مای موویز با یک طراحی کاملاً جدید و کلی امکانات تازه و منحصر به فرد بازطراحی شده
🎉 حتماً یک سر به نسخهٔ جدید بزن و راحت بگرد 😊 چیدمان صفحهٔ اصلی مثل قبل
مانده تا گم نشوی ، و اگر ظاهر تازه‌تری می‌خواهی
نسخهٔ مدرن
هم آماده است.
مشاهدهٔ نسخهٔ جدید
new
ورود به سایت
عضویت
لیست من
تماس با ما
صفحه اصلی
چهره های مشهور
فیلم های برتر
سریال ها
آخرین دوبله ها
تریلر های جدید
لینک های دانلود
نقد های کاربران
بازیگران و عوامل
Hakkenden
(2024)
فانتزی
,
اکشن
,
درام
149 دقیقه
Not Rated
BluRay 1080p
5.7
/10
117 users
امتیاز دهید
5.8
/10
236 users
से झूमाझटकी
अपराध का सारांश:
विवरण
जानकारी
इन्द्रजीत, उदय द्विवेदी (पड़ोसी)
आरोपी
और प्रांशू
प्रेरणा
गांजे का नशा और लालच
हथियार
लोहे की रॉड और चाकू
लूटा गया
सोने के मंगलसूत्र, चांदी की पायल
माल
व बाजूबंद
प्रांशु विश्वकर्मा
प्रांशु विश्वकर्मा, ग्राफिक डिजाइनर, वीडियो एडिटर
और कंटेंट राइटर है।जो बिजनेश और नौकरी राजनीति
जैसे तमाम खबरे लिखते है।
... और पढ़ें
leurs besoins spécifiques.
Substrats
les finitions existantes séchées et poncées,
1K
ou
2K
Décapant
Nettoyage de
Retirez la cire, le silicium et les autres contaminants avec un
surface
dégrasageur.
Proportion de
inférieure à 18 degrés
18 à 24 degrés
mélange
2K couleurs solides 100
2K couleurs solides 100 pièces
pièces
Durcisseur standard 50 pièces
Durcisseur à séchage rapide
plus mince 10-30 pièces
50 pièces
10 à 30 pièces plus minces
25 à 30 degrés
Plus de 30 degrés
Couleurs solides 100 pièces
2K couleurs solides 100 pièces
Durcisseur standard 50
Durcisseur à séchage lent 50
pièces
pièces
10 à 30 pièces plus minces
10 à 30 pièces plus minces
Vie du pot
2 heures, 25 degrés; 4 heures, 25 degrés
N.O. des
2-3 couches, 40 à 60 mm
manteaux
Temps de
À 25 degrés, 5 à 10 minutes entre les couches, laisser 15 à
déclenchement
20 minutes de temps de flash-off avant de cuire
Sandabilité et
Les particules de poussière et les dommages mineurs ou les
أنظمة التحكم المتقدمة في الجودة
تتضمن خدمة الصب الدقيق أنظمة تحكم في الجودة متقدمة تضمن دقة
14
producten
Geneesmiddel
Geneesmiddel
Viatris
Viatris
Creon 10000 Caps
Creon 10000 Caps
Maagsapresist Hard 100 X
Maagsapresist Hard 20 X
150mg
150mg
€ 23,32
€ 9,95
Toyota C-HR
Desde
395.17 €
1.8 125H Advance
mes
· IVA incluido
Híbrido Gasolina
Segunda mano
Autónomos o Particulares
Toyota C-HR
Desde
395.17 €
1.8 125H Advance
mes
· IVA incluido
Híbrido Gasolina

···

REQUIRED WORK: Please copy the entire listing, leaving each line exactly as written.

ANSWER SECTION:
مای موویز با یک طراحی کاملاً جدید و کلی امکانات تازه و منحصر به فرد بازطراحی شده
🎉 حتماً یک سر به نسخهٔ جدید بزن و راحت بگرد 😊 چیدمان صفحهٔ اصلی مثل قبل
مانده تا گم نشوی ، و اگر ظاهر تازه‌تری می‌خواهی
نسخهٔ مدرن
هم آماده است.
مشاهدهٔ نسخهٔ جدید
new
ورود به سایت
عضویت
لیست من
تماس با ما
صفحه اصلی
چهره های مشهور
فیلم های برتر
سریال ها
آخرین دوبله ها
تریلر های جدید
لینک های دانلود
نقد های کاربران
بازیگران و عوامل
Hakkenden
(2024)
فانتزی
,
اکشن
,
درام
149 دقیقه
Not Rated
BluRay 1080p
5.7
/10
117 users
امتیاز دهید
5.8
/10
236 users
से झूमाझटकी
अपराध का सारांश:
विवरण
जानकारी
इन्द्रजीत, उदय द्विवेदी (पड़ोसी)
आरोपी
और प्रांशू
प्रेरणा
गांजे का नशा और लालच
हथियार
लोहे की रॉड और चाकू
लूटा गया
सोने के मंगलसूत्र, चांदी की पायल
माल
व बाजूबंद
प्रांशु विश्वकर्मा
प्रांशु विश्वकर्मा, ग्राफिक डिजाइनर, वीडियो एडिटर
और कंटेंट राइटर है।जो बिजनेश और नौकरी राजनीति
जैसे तमाम खबरे लिखते है।
... और पढ़ें
leurs besoins spécifiques.
Substrats
les finitions existantes séchées et poncées,
1K
ou
2K
Décapant
Nettoyage de
Retirez la cire, le silicium et les autres contaminants avec un
surface
dégrasageur.
Proportion de
inférieure à 18 degrés
18 à 24 degrés
mélange
2K couleurs solides 100
2K couleurs solides 100 pièces
pièces
Durcisseur standard 50 pièces
Durcisseur à séchage rapide
plus mince 10-30 pièces
50 pièces
10 à 30 pièces plus minces
25 à 30 degrés
Plus de 30 degrés
Couleurs solides 100 pièces
2K couleurs solides 100 pièces
Durcisseur standard 50
Durcisseur à séchage lent 50
pièces
pièces
10 à 30 pièces plus minces
10 à 30 pièces plus minces
Vie du pot
2 heures, 25 degrés; 4 heures, 25 degrés
N.O. des
2-3 couches, 40 à 60 mm
manteaux
Temps de
À 25 degrés, 5 à 10 minutes entre les couches, laisser 15 à
déclenchement
20 minutes de temps de flash-off avant de cuire
Sandabilité et
Les particules de poussière et les dommages mineurs ou les
أنظمة التحكم المتقدمة في الجودة
تتضمن خدمة الصب الدقيق أنظمة تحكم في الجودة متقدمة تضمن دقة
14
producten
Geneesmiddel
Geneesmiddel
Viatris
Viatris
Creon 10000 Caps
Creon 10000 Caps
Maagsapresist Hard 100 X
Maagsapresist Hard 20 X
150mg
150mg
€ 23,32
€ 9,95
Toyota C-HR
Desde
395.17 €
1.8 125H Advance
mes
· IVA incluido
Híbrido Gasolina
Segunda mano
Autónomos o Particulares
Toyota C-HR
Desde
395.17 €
1.8 125H Advance
mes
· IVA incluido
Híbrido Gasolina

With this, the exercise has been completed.